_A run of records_
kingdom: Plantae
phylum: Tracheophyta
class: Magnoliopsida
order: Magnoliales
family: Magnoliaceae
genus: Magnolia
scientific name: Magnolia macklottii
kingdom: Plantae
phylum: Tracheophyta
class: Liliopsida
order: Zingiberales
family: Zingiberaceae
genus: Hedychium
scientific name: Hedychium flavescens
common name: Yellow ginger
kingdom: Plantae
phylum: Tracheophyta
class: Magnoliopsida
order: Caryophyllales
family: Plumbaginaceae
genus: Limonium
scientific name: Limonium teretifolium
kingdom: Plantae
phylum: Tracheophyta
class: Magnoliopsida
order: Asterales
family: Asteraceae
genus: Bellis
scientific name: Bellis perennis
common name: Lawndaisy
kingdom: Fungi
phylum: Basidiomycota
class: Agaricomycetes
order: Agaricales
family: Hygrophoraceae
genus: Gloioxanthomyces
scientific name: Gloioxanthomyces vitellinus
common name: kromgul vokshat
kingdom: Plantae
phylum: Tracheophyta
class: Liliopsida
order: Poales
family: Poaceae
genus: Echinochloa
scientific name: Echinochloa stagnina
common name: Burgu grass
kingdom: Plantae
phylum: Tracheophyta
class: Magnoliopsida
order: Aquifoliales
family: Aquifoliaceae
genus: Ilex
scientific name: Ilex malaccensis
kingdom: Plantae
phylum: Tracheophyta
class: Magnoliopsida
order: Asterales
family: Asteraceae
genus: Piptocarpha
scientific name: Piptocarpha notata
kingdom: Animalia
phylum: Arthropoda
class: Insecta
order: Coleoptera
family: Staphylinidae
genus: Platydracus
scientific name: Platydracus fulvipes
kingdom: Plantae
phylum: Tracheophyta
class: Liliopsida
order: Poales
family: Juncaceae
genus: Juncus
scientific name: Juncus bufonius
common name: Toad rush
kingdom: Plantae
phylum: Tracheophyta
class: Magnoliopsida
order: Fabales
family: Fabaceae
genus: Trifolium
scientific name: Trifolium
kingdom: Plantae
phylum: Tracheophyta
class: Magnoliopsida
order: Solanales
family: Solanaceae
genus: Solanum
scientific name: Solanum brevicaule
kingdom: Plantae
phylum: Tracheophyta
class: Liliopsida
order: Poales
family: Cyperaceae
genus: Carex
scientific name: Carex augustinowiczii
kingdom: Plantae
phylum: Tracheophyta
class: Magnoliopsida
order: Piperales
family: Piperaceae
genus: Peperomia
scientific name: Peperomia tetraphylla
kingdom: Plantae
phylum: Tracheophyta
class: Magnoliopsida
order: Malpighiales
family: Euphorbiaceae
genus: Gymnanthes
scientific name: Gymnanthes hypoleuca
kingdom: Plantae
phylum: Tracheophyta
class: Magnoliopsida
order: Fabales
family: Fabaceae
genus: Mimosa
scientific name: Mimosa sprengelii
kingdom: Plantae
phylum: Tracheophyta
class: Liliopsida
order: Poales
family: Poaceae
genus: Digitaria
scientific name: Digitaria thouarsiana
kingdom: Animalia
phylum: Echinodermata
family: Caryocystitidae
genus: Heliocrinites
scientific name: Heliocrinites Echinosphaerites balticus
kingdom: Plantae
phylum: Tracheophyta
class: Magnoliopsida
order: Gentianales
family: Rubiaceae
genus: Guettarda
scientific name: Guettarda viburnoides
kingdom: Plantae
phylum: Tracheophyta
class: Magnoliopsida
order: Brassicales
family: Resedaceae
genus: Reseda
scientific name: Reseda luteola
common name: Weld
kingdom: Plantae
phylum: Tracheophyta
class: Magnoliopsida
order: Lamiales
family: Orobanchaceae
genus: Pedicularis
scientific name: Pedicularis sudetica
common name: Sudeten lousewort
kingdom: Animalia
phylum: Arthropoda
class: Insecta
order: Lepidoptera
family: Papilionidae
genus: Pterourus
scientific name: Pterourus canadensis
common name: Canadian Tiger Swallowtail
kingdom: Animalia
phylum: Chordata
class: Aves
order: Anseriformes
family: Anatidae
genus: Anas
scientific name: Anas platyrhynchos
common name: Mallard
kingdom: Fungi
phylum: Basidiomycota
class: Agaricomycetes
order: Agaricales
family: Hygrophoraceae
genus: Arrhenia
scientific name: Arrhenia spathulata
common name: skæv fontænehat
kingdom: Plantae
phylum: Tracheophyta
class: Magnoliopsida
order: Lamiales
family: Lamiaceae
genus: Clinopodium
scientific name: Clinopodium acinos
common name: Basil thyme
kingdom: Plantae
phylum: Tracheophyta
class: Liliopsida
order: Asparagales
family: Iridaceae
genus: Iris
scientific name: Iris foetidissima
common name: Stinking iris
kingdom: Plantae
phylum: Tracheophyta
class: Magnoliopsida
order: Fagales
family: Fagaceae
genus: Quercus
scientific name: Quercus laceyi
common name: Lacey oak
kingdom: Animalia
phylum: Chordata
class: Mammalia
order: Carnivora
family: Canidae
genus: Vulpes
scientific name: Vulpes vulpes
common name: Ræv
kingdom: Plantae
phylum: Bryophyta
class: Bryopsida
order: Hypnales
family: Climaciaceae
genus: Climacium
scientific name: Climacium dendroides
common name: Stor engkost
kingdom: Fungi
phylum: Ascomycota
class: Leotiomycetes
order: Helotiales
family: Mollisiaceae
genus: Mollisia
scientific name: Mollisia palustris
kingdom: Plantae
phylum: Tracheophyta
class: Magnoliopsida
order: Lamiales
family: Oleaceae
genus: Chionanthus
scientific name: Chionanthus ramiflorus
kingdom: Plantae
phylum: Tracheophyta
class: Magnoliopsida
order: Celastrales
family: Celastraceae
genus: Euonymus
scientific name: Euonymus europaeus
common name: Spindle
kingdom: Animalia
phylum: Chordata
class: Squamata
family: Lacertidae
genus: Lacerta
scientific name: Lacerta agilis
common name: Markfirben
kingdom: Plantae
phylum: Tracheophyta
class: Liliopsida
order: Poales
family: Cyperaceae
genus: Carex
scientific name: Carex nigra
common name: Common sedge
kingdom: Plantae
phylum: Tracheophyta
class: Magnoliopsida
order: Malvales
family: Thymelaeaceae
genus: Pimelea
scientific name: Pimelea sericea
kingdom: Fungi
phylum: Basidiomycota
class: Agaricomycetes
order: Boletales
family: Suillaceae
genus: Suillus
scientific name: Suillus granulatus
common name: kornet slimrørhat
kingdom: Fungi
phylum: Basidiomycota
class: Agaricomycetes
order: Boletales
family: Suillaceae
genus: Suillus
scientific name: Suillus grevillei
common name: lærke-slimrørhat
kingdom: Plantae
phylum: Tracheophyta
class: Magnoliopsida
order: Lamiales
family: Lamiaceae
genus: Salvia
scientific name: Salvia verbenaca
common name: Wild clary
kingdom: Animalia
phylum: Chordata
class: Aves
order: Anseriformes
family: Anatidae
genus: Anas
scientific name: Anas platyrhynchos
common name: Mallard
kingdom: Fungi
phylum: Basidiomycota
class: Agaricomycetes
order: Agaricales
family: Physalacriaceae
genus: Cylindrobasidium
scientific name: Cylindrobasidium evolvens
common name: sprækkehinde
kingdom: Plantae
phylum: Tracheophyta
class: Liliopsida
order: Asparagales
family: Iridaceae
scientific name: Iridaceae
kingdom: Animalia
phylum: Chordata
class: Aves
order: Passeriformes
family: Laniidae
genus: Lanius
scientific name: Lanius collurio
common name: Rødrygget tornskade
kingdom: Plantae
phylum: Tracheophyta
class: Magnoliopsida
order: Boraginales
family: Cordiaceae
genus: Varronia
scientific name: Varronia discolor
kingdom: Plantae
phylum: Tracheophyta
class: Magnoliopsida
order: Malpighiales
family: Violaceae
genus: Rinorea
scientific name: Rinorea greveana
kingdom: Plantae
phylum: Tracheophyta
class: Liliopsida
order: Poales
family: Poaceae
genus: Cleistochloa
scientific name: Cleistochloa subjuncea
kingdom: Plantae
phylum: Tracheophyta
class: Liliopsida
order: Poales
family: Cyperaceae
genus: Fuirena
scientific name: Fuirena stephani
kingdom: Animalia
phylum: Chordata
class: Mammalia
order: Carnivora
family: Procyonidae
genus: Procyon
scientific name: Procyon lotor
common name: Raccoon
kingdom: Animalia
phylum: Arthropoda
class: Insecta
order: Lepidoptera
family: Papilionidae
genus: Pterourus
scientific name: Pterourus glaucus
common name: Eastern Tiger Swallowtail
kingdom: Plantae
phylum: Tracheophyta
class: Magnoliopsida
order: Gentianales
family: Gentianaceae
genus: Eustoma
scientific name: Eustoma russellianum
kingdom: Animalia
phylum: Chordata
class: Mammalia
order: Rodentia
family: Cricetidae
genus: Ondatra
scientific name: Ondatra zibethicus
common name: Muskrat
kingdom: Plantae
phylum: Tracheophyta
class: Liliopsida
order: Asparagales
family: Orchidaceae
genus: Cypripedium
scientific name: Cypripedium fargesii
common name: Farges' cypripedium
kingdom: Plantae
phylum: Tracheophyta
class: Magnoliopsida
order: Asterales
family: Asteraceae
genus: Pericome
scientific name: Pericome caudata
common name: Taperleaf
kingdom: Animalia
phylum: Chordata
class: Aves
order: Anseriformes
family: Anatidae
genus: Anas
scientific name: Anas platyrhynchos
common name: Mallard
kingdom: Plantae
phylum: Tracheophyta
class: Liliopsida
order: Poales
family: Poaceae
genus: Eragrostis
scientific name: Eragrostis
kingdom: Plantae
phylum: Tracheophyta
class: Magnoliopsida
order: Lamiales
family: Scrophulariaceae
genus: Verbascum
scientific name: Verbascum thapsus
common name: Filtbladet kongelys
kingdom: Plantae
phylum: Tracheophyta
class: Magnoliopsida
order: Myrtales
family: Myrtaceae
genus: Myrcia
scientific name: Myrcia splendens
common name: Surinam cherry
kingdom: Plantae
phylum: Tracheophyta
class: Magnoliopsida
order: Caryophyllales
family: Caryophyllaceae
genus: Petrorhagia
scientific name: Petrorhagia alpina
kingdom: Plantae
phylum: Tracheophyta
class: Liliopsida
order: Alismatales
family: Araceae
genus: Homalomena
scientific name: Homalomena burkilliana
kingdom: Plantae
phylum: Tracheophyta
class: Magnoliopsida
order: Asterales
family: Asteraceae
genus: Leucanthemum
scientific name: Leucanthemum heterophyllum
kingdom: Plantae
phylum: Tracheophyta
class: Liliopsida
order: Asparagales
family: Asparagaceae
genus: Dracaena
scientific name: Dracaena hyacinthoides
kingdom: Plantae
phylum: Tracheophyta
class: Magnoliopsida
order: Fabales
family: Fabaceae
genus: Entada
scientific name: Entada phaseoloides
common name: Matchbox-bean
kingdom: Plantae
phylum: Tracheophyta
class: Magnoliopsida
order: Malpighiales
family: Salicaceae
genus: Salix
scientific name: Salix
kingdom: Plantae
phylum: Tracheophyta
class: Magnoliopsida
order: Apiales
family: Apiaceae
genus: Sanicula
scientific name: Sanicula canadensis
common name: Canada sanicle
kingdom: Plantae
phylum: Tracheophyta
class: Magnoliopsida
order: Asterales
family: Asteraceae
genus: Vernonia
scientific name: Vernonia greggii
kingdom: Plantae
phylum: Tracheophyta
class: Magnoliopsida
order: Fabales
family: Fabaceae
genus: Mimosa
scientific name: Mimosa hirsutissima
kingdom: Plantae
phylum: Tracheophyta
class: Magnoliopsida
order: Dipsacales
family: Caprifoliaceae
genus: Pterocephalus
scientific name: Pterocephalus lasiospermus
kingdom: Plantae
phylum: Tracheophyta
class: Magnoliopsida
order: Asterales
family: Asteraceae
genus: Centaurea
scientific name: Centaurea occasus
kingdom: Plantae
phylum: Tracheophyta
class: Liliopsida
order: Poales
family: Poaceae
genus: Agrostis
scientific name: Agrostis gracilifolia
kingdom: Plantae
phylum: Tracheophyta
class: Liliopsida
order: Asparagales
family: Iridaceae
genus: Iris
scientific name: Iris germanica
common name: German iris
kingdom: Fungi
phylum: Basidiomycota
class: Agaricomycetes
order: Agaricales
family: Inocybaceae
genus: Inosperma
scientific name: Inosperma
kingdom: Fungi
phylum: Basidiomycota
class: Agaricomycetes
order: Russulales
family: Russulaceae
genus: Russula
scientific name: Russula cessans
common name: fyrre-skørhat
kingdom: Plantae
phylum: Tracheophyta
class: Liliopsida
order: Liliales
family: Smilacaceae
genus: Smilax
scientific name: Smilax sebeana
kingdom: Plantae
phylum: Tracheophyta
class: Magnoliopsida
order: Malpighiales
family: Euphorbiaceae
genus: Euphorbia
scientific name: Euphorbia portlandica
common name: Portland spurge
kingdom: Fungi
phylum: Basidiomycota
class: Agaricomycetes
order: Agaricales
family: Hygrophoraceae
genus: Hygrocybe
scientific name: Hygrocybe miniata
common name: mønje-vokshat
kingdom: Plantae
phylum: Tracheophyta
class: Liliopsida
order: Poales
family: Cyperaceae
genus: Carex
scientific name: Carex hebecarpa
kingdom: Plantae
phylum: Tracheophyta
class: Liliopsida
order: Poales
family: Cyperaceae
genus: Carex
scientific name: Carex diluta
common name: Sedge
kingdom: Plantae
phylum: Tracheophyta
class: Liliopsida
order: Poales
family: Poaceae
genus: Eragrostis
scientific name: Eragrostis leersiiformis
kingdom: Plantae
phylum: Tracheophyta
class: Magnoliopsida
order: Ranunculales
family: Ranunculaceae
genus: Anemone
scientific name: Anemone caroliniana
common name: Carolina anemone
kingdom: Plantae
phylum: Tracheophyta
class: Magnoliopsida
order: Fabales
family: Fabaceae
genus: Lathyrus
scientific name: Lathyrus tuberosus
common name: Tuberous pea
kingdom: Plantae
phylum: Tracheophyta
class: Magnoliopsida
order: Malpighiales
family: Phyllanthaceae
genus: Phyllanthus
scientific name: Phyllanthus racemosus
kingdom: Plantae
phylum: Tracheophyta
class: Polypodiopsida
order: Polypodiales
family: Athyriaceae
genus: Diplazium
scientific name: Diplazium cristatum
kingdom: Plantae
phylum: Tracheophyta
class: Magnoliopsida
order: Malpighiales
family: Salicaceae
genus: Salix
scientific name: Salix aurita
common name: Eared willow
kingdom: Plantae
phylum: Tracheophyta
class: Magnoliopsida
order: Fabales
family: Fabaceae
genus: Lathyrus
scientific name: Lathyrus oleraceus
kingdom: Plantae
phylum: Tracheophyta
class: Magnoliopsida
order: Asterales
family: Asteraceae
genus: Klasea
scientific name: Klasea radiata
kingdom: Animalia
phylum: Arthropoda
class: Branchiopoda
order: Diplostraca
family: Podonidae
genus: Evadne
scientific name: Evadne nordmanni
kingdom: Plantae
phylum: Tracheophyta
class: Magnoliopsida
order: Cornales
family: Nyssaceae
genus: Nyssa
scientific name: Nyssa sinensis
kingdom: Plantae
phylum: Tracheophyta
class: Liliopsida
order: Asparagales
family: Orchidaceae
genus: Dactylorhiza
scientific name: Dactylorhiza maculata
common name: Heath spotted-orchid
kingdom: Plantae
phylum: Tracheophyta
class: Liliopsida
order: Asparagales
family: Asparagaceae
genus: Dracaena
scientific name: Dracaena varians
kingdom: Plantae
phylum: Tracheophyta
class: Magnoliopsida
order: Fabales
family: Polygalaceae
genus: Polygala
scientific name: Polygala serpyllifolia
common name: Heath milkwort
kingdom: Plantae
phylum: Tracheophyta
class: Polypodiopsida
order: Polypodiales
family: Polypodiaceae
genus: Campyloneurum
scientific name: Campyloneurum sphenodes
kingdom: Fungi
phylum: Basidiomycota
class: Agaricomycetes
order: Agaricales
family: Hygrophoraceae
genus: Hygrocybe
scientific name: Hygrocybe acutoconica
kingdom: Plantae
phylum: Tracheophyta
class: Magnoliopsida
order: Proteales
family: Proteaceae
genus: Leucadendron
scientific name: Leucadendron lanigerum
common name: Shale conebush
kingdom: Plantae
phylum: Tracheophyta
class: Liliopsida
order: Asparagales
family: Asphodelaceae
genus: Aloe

_To be done_
Copy out the records from the very first line down to and including the line containing "family: Zingiberaceae", keeping every line the same.

_Output for this task_
kingdom: Plantae
phylum: Tracheophyta
class: Magnoliopsida
order: Magnoliales
family: Magnoliaceae
genus: Magnolia
scientific name: Magnolia macklottii
kingdom: Plantae
phylum: Tracheophyta
class: Liliopsida
order: Zingiberales
family: Zingiberaceae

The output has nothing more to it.